╭─ SOURCE DOCUMENT

The first time I designed a circuit with an LCD I remember thinking, “What do you mean the back light is not connected to the power?” It seems like the light should be connected to the internal power supply of the LCD. In fact, I would have expected that you would send the LCD a command to turn on the backlight, maybe even dim it, just a bit. But no! That is not, in fact, how it works. Most, if not all, have a separate connection for the backlight that you must provide.
Once you get over the initial surprise, you realize this is a much better way of doing things anyway. In the circuit displayed above, I was providing power to a Newhaven Display. The display itself took 3.3 volts to operate. The backlight, on the other hand could take up to 3.5 volts. Your initial thought should be, well, that’s inconvenient. And it is, but it is also just the way it goes.
A host of voltages
It always seems that we must deal with a host of voltages. In this case, I had a 5V input from the USB port the device would be connected to. I had already chosen an appropriate 3.3V linear regulator for mains. The backlight required 32mA at 3.5V.
I choose to use the LT1761 low dropout micropower regulator in a TSOT-23 package. It is rated to handle up to 100mA, 3x what I needed. It is also a low noise regulator. Since this is only on the backlight of the LCD you might not think that is terribly important, and you would be sort of right. Having a low noise regulator is nice because it does not add noise to the rest of the system and that is worth having.
This regulator is not fixed, but rather adjustable. In a few minutes I had selected the feedback resistors to get the desired 3.5V.
Another nice feature of this regulator is the ability to turn it on and off remotely. I fed the shutdown, active low, signal back to the MCU. You might wonder about R5, 49.9K pull-down resistor. When you turn on a microcontroller, there is a brief period of time before your code is in control. During that time the output state of the pins are not in your control. It is nice, in those instances to have hardware to fall back on. The pull-down resistor keeps the backlight off until we get control of the output pin and tell it to turn on.
How low is off?
The regulator says that the output is off when the shutdown pin is low. In the datasheet it will tell you the voltage at which it is likely to turn off. The tricky part is that signal BL-SD is the output of a voltage divider between a week pull-up and 49.9K. Depending on the MCU you choose it could be a week pull-up or it could be high impedance. The input of pin 3 might be high impedance or it might draw some current. The 49.9K was a guess. If the pin was high enough impedance then R5 would pull the voltage low enough to keep U2 off. If not… Well dude, this is a prototype so don’t sweat the small stuff. If it did not quite work, we would have changed R5 to something smaller.
We want to have R5 as large as possible because we will be pushing current through it the entire time the backlight is on and we are not getting anything extra for wasting power. On the other hand, we want R5 small enough so that the voltage on pin 3, before the MCU code initializes, keeps the regulator off. Yeah, this is all about a brief flash of light when you first turn on the power. That is tacky and unprofessional. So, we want to make sure that we don’t have output voltage at VBL until we really want it there.

╰─

TASK INSTRUCTIONS:
a – Check each statement against the LCD backlight article and answer yes or no for each, quoting the words of the article that decide it: (i) The LT1761 regulator is rated to handle up to 100mA. (ii) The display itself took 3.5 volts to operate. (iii) R5 is a 49.9K pull-down resistor.
b – Rewrite the LCD backlight article from "The first time" up to and including "way it goes.", changing "Newhaven Display" to "Newhaven LCD".
c – According to the LCD backlight article, what current and voltage did the backlight require?

╭─ MATERIAL PROVIDED

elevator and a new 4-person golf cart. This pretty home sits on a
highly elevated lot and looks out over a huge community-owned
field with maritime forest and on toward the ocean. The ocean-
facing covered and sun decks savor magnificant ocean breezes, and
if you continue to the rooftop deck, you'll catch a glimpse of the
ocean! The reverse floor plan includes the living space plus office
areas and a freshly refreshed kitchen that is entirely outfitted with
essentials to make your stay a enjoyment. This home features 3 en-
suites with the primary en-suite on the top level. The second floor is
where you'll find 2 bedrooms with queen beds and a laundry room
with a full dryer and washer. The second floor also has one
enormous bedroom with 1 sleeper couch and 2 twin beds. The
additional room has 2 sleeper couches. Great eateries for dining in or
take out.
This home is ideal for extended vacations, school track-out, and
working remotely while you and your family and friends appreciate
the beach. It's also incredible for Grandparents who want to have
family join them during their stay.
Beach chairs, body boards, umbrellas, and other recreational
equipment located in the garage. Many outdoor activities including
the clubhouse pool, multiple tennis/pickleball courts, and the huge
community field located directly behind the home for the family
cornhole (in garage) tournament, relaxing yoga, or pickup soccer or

╰─
╭─ MATERIAL PROVIDED

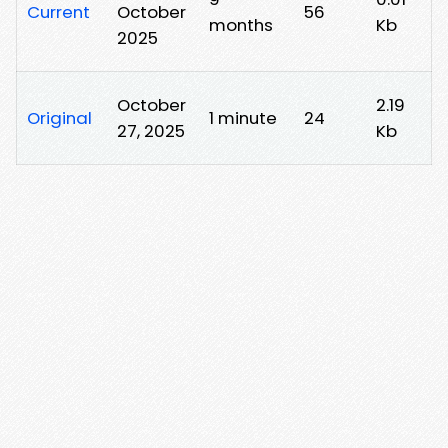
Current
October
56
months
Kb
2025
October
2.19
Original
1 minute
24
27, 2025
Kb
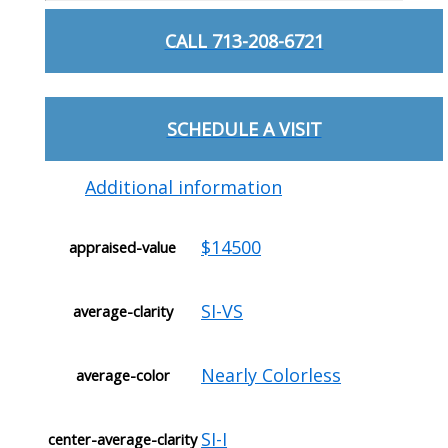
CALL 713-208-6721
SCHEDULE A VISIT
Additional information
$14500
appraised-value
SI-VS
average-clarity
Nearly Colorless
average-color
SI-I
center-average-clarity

╰─

ANSWERS TO EACH TASK:
a –
(i) Yes: "It is rated to handle up to 100mA, 3x what I needed."
(ii) No: "The display itself took 3.3 volts to operate."
(iii) Yes: "You might wonder about R5, 49.9K pull-down resistor."

b –
The first time I designed a circuit with an LCD I remember thinking, “What do you mean the back light is not connected to the power?” It seems like the light should be connected to the internal power supply of the LCD. In fact, I would have expected that you would send the LCD a command to turn on the backlight, maybe even dim it, just a bit. But no! That is not, in fact, how it works. Most, if not all, have a separate connection for the backlight that you must provide.
Once you get over the initial surprise, you realize this is a much better way of doing things anyway. In the circuit displayed above, I was providing power to a Newhaven LCD. The display itself took 3.3 volts to operate. The backlight, on the other hand could take up to 3.5 volts. Your initial thought should be, well, that’s inconvenient. And it is, but it is also just the way it goes.

c – The backlight required 32mA at 3.5V.